Auch die Asociación Nacional para la Defensa del Derecho a la Objeción de Conciencia (ANDOC) lehnt ein staatliches Register ab. Eine schriftliche Erklärung gegenüber dem Arbeitgeber müsse genügen. Wenn überhaupt, dann sollte eine Liste in der Ärztekammer selbst, nicht aber vom Staat geführt werden.
Für den Präsidenten der Palliativgesellschaft von Asturien sind viele Fragen offen. Der Gewissensvorbehalt gelte laut Gesetz für alle, die nicht direkt an der Tötung eines Patienten beteiligt sind. Um aktive Sterbehilfe in Anspruch nehmen zu können, verlangt das Gesetz allerdings, dass der Patient über Palliativmedizin informiert worden ist sowie ein positives Gutachten eines beratenden Arztes. Genau das führe zu Verunsicherung unter den Palliativärzten. Sie befürchten, die Rolle einer "Freigabe für Suizid" nun übernehmen zu müssen. Die Gewissensfreiheit müsse jedoch "für alle" gelten.

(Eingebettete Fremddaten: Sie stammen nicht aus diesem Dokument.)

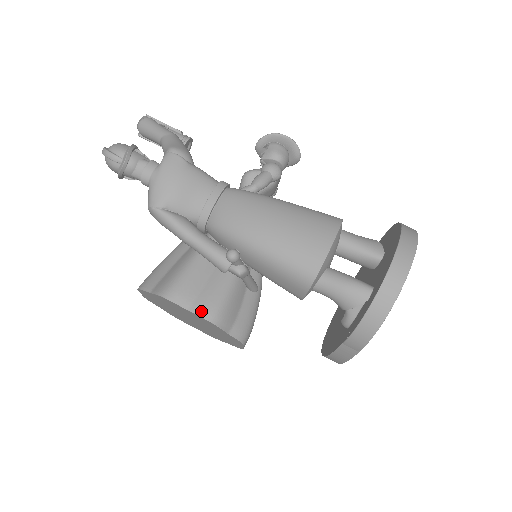
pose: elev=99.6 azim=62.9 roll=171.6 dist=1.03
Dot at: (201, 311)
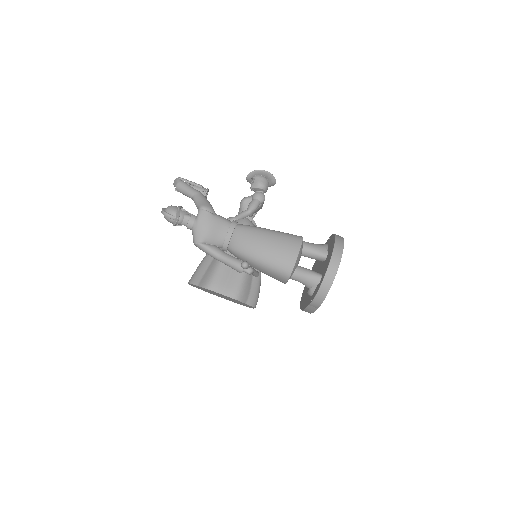
Dot at: (229, 294)
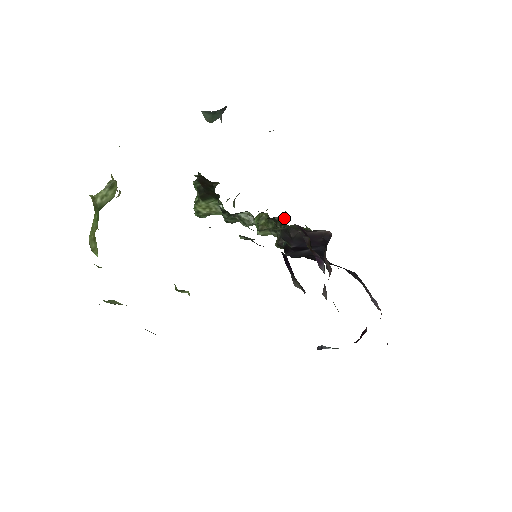
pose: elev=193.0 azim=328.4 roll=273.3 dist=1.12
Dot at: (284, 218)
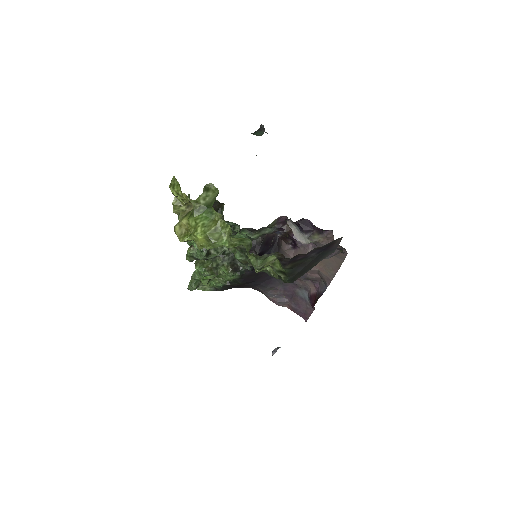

Denjenigen, die Sterbehilfe fordern, könne er selbstverständlich eine palliative Versorgung anbieten. Aber er könne "nicht verpflichtet werden, einen Wunsch auf Tötung zu beurteilen". Das sei "ein anderer als der palliative Weg". Santos weist zudem auf ein Paradoxon hin: Ab nun hätten diejenigen, die einen Antrag auf aktive Sterbehilfe stellen, Recht auf einen Spezialisten in Palliativmedizin - während rund 77.000 Patienten jährlich ohne Palliative Care sterben, obwohl sie diese bräuchten.